No one could interfere. The shock was just too much. They were frozen at this horrific sight and probably didn't want to move to ensure they weren't next.

My lips trembled as I fought to get words out. I needed help. Someone had to help me save her, but the words wouldn't come out.

That connection I'd gotten so used to, the place within myself that brought me so much comfort and helped me feel invincible on the battlefield was closing, and it was the most painful thing I'd ever endured.

I had to say something...to apologize. To beg for forgiveness for what I'd done, but my body wasn't capable of thinking anymore. The shock was just too much.

"It's okay."

The weak set of words echoed through my consciousness, and the room was dark once more as her tender words continued.

"It wasn't you, mate. Don't beat yourself up for this. I don't feel the pain anymore. I don't hold it against you. You know I love you, always and forever, right?"

Her words made a muffled sob leave me as I closed my eyes to block the sight. I didn't want to remember her that way. She was the one woman who understood me in this desolate world of chaos.

She'd cut through the anger, ignored the dangers, and managed to love me enough to take me as her husband. Tonight was going to be the final fight. The last battle to get enough money to settle down and start a family.

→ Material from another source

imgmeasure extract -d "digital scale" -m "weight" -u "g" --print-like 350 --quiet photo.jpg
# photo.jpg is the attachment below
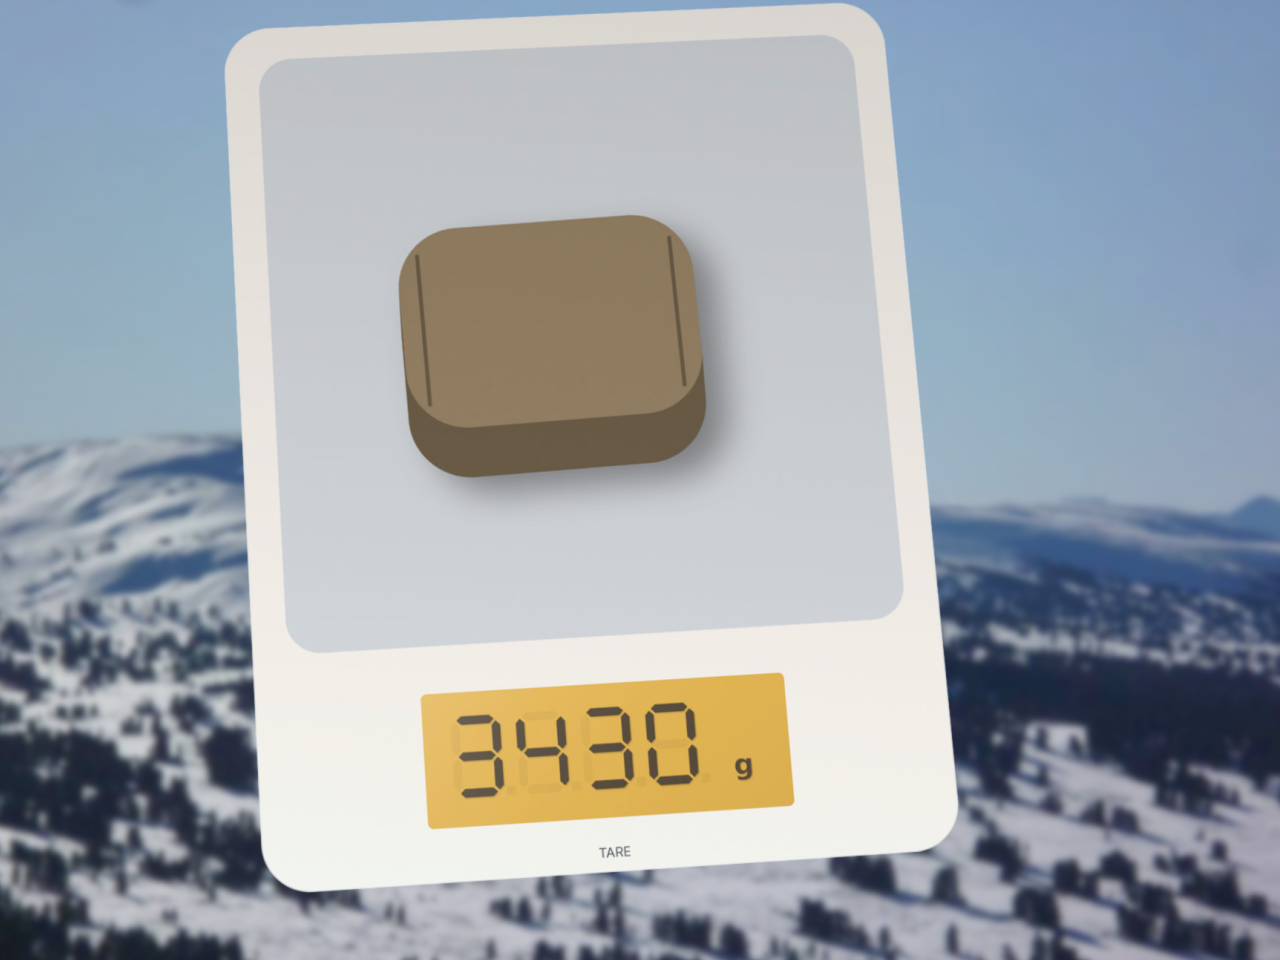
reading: 3430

To have a baby together...raise children together...spend the rest of our lives together. I took that all away. Cloaked these hands with the blood of my mate...my love who's fading away.

"I have to go now, Jayce. Mother Moon is taking me home."

No. She couldn't abandon me. I wouldn't be able to move on without her. No one would love me like her. No one would understand me like she did. She'd helped me get out into the world and find an outlet to release my anger.

How could that very outlet steal her from me?

Couldn't I beg Mother Moon not to take her? Was there no way out of this turmoil?